Мимо пролетала осень, — стеною вызолоченных талов, связками лука на айванах, бронзой — с яркими искрами белизны — пожухлого от заморозков хлопкового поля.

…Шелестят у дороги высокие травы. Сухие, медные травы. Шелестит листва талов, прослоенная ветром. Кажется самый воздух шелестит…

Звени, шелести, осень, чтоб не слышал я своих мыслей Грохочи, греми, тряский автобус, чтоб не слышал я…

Вот так же убегал он от своего горя в ту черную ночь Рубанул камчой — оскорбленный конь взвился и полетел. Ветер тяжко лег на сомкнутые веки.

Степь провожала его. Горечью полынного ветра. Медным звоном высоких трав. Степь, которую он бросил…

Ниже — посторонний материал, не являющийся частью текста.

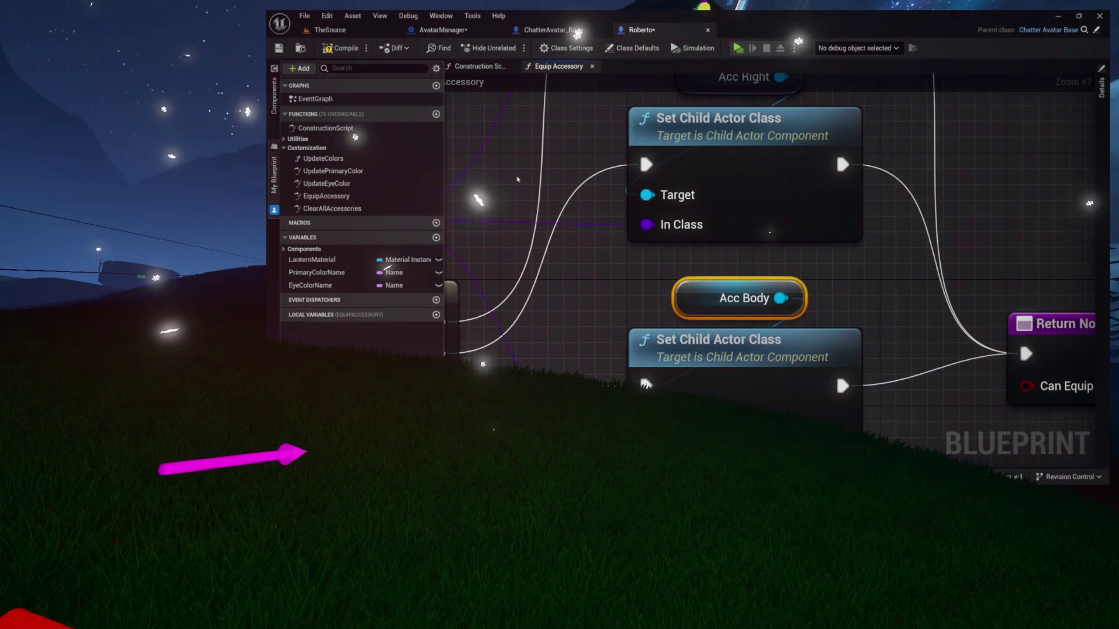
{"action": "left_click", "coordinate": [711, 327]}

Другой там делает его дело. Другие руки любовно оглаживают червонно-бурое руно. «Куррей, куррей!» — летят голоса над степью. А он — ходит по каменным улицам Имя — есть, человека — нет…

Ветер высекал слезы из глаз, но она смотрела, смотрела… И взгляд ее был зорче, пристальней, чем у Сарвара: примечал все, каждую драгоценную мелочь.

…Мостиком через арык — старая железная кровать. Тут шипан — тут отдыхают, обедают, а то и ночуют — в страду. Рыжие цветы — с запахом горьким и резким. Сизый дымок — там, под деревьями, должно быть, в большом, врытом в землю казане сонно булькает шурпа. Дожидается своего череда стопка лепешек — с хрустким донышком, с пышным краем, — завязанная в красный платок…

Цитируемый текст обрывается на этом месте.